SCAResNet: A ResNet Variant Optimized for Tiny Object Detection in Transmission and Distribution Towers

Traditional deep learning-based object detection networks often resize images during the data preprocessing stage to achieve a uniform size and scale in the feature map. Resizing is done to facilitate model propagation and fully connected classification. However, resizing inevitably leads to object deformation and loss of valuable information in the images. This drawback becomes particularly pronounced for tiny objects like distribution towers with linear shapes and few pixels. To address this issue, we propose abandoning the resizing operation. Instead, we introduce Positional-Encoding Multi-head Criss-Cross Attention. This allows the model to capture contextual information and learn from multiple representation subspaces, effectively enriching the semantics of distribution towers. Additionally, we enhance Spatial Pyramid Pooling by reshaping three pooled feature maps into a new unified one while also reducing the computational burden. This approach allows images of different sizes and scales to generate feature maps with uniform dimensions and can be employed in feature map propagation. Our SCAResNet incorporates these aforementioned improvements into the backbone network ResNet. We evaluated our SCAResNet using the Electric Transmission and Distribution Infrastructure Imagery dataset from Duke University. Without any additional tricks, we employed various object detection models with Gaussian Receptive Field based Label Assignment as the baseline. When incorporating the SCAResNet into the baseline model, we achieved a 2.1% improvement in mAPs. This demonstrates the advantages of our SCAResNet in detecting transmission and distribution towers and its value in tiny object detection. The source code is available at https://github.com/LisavilaLee/SCAResNet_mmdet.

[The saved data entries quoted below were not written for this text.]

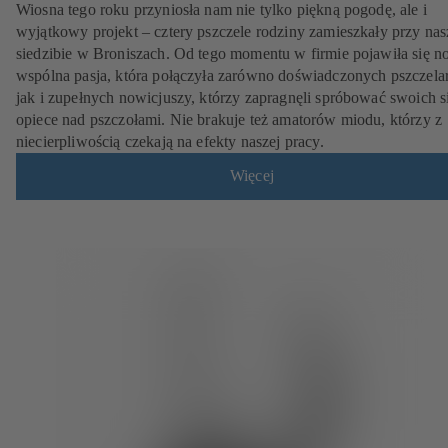
Wiosna tego roku przyniosła nam nie tylko piękną pogodę, ale i
wyjątkowy projekt – cztery pszczele rodziny zamieszkały przy nas
siedzibie w Broniszach. Od tego momentu w firmie pojawiła się 
wspólna pasja, która połączyła zarówno doświadczonych pszczelar
jak i zupełnych nowicjuszy, którzy zapragnęli spróbować swoich s
opiece nad pszczołami. Nie brakuje też amatorów miodu, którzy z
niecierpliwością czekają na efekty naszej pracy.
Więcej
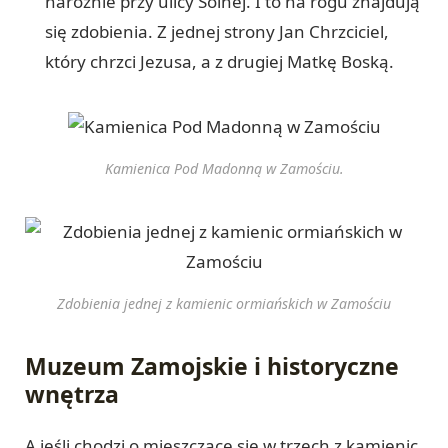
narożnie przy ulicy Solnej. I to na rogu znajdują
się zdobienia. Z jednej strony Jan Chrzciciel,
który chrzci Jezusa, a z drugiej Matkę Boską.
Kamienica Pod Madonną w Zamościu.
Zdobienia jednej z kamienic ormiańskich w Zamościu
Muzeum Zamojskie i historyczne
wnętrza
A jeśli chodzi o mieszczące się w trzech z kamienic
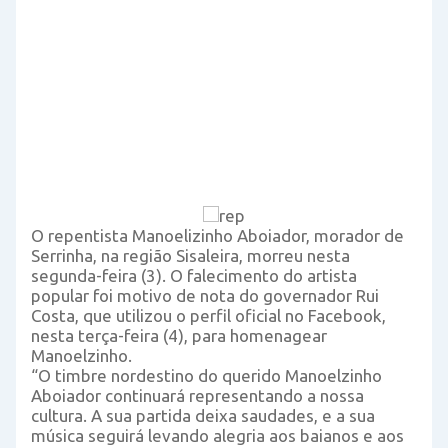
O repentista Manoelizinho Aboiador, morador de
Serrinha, na região Sisaleira, morreu nesta
segunda-feira (3). O falecimento do artista
popular foi motivo de nota do governador Rui
Costa, que utilizou o perfil oficial no Facebook,
nesta terça-feira (4), para homenagear
Manoelzinho.
“O timbre nordestino do querido Manoelzinho
Aboiador continuará representando a nossa
cultura. A sua partida deixa saudades, e a sua
música seguirá levando alegria aos baianos e aos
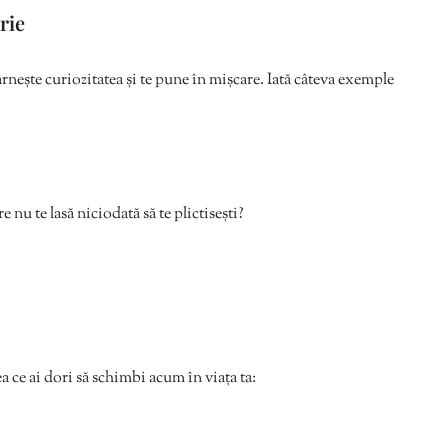
rie
târnește curiozitatea și te pune în mișcare. Iată câteva exemple
re nu te lasă niciodată să te plictisești?
a ce ai dori să schimbi acum în viața ta:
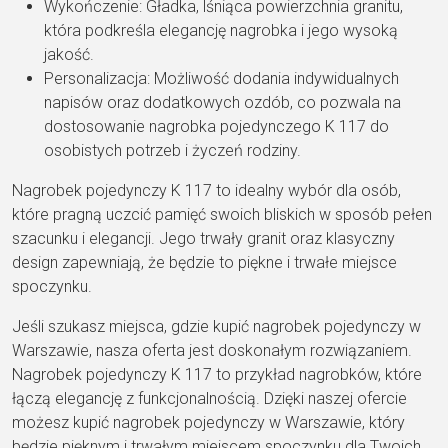
Wykończenie: Gładka, lśniąca powierzchnia granitu,
która podkreśla elegancję nagrobka i jego wysoką
jakość.
Personalizacja: Możliwość dodania indywidualnych
napisów oraz dodatkowych ozdób, co pozwala na
dostosowanie nagrobka pojedynczego K 117 do
osobistych potrzeb i życzeń rodziny.
Nagrobek pojedynczy K 117 to idealny wybór dla osób,
które pragną uczcić pamięć swoich bliskich w sposób pełen
szacunku i elegancji. Jego trwały granit oraz klasyczny
design zapewniają, że będzie to piękne i trwałe miejsce
spoczynku.
Jeśli szukasz miejsca, gdzie kupić nagrobek pojedynczy w
Warszawie, nasza oferta jest doskonałym rozwiązaniem.
Nagrobek pojedynczy K 117 to przykład nagrobków, które
łączą elegancję z funkcjonalnością. Dzięki naszej ofercie
możesz kupić nagrobek pojedynczy w Warszawie, który
będzie pięknym i trwałym miejscem spoczynku dla Twoich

翻译：传统基于深度学习的物体检测网络在数据预处理阶段通常会对图像进行缩放，以获取统一尺寸和尺度的特征图，从而便于模型传播和全连接分类。然而，缩放操作不可避免地会导致物体形变和图像中重要信息的丢失。对于像配电塔这类线性形状且像素较少的微小目标，该缺陷尤为显著。为解决此问题，我们提出放弃缩放操作，转而引入位置编码多头十字交叉注意力机制，使模型能够捕获上下文信息并从多个表征子空间进行学习，有效丰富配电塔的语义信息。此外，我们通过重塑三个池化特征图为新的统一特征图并降低计算负担的方式，改进了空间金字塔池化。这种方法可使不同尺寸和尺度的图像生成维度统一的特征图，并可应用于特征图传播。我们的SCAResNet将上述改进集成到骨干网络ResNet中。我们利用杜克大学的电力输配电基础设施图像数据集对SCAResNet进行评估。在不使用任何额外技巧的前提下，我们以基于高斯感受野标签分配的各种物体检测模型作为基线。将SCAResNet融入基线模型后，mAPs提升了2.1%。这证明了SCAResNet在检测输电塔与配电塔方面的优势及其在微小目标检测中的价值。源代码已开源至https://github.com/LisavilaLee/SCAResNet_mmdet。